Castle
- First edition
- Author: David Macaulay
- Publisher: Houghton
- Publication date: 1977
- Pages: 79
- Awards: Caldecott Honor
- ISBN: 9780395257845
- OCLC: 475134945

= Castle (Macaulay book) =

1977 nonfiction book by David Macaulay

Castle is a Caldecott Honor award-winning book written and illustrated by David Macaulay published in 1977. The book offers a detailed illustrated description of Aberwyvern castle, a fictional castle built between 1283 and 1288. Like many of Macaulay's other works, it consists of a written description of the construction process accompanied by pen-and-ink drawings. A great deal of detail is put into the descriptions, and he describes the workers and tools that would have been needed for the construction of a medieval castle.

==Plot==
The castle is fictional, but the historical context is real. Macaulay places its construction in North West Wales between 1283 and 1288, when Edward I of England was in fact building a string of castles to help his conquest of that land, a long-term strategy which involved the English establishing an irremovable presence in Wales over generations until they are gradually accepted by the native population. Much of the layout and architecture of Aberwyvern castle is extrapolated from these Welsh castles, which Macaulay visited as a boy, and in particular Conwy Castle, which it is directly modelled after with the architect being James of Saint George, a real-life figure who designed many of the English castles in Wales.

The castle is constructed on a rocky mount jutting out into the River Wyvern. It is square in plan and has two concentric lines of fortification. The first line of defence is an outer curtain wall of 300 feet on the side, encircling the entire castle and forming the outer ward. The outer curtain wall of the castle also links with the defensive wall of the town. The tops of the wall are furnished battlements with merlons to protect defenders arrayed along the parapet walk. There are two gatehouses, one, defended by a drawbridge leading to the town, the other to a fortified dock (to allow the garrison to be supplied by ship in the event of a siege).

Within the outer ward, stands the inner ward, defended by a curtain wall with a large tower at each of its four corners and a massive gatehouse on the side facing the town. The walls of the inner ward are 12 feet thick and considerably taller than those of the outer ward, allowing the defenders to fire over the outer defences. The inner gatehouse protects the main entry, with a portcullis and a fortified corridor lined with arrow loops and murder holes and closed by huge doors at both ends.

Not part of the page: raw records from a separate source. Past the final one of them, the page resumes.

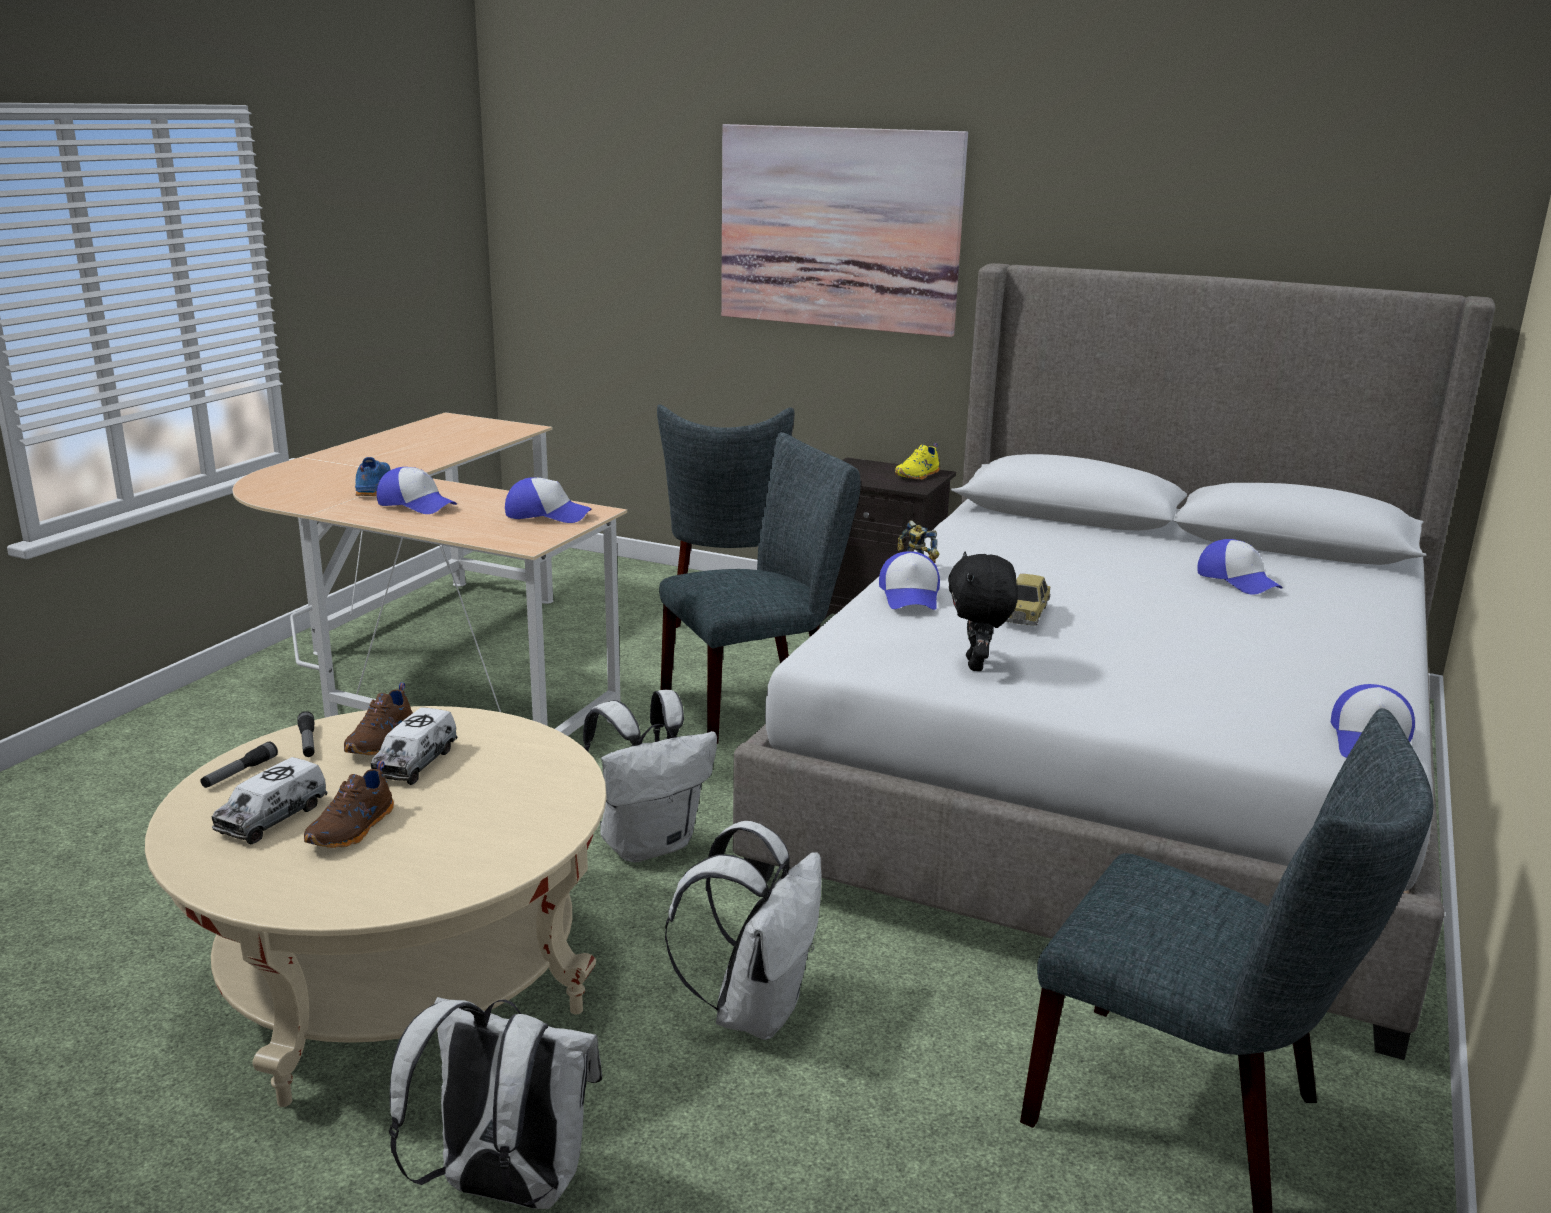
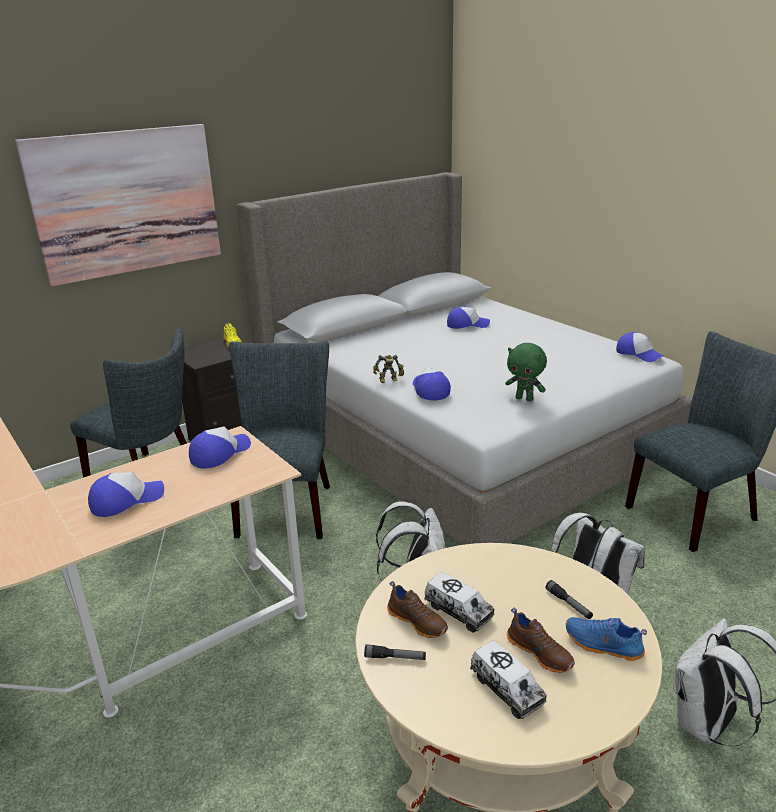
camera: 60 degrees left, 5 degrees up
flashlight [201,741,278,788] -> flashlight moved to [546,580,593,619]
blue shoe [355,457,390,496] -> blue shoe moved to [566,617,647,661]
cap [879,551,940,610] -> cap turned 135 degrees counterclockwise [413,367,451,401]
black plush toy [948,552,1018,671] -> green plush toy [505,343,547,402]
toy car [1005,574,1050,626] -> none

The constructions within the inner ward of the castle include apartments, barracks, a forge, a kitchen and an impressive great hall.

Macaulay also details the architecture and other aspects of the construction of the walled town (also called Aberwyvern) next to the castle and explains how it supported the castle and vice versa. He explains its evolution over the centuries showing how, while the castle, at last obsolete with the acquiescence of the Welsh population to English domination, is eventually abandoned to become a ruin, the town itself lives on to become a prosperous and peaceful community.

==Reception==
In a retrospective essay about the Caldecott Medal-winning books from 1976 to 1985, Barbara Bader wrote of Castle, "Timbered roof, thatched roof, and shingled roof each has its character, as each human figure, however minute, has a characterizing gesture, a characteristic stance. From raw beginnings to spectral end, virtuosity, sensitivity, and vision coalesce."

==In other media==
The book was later adapted in a combined television documentary and animated dramatization in 1983 hosted by Macaulay himself and Sarah Bullen. The film was named to the ALA Notable Children's Videos list that year.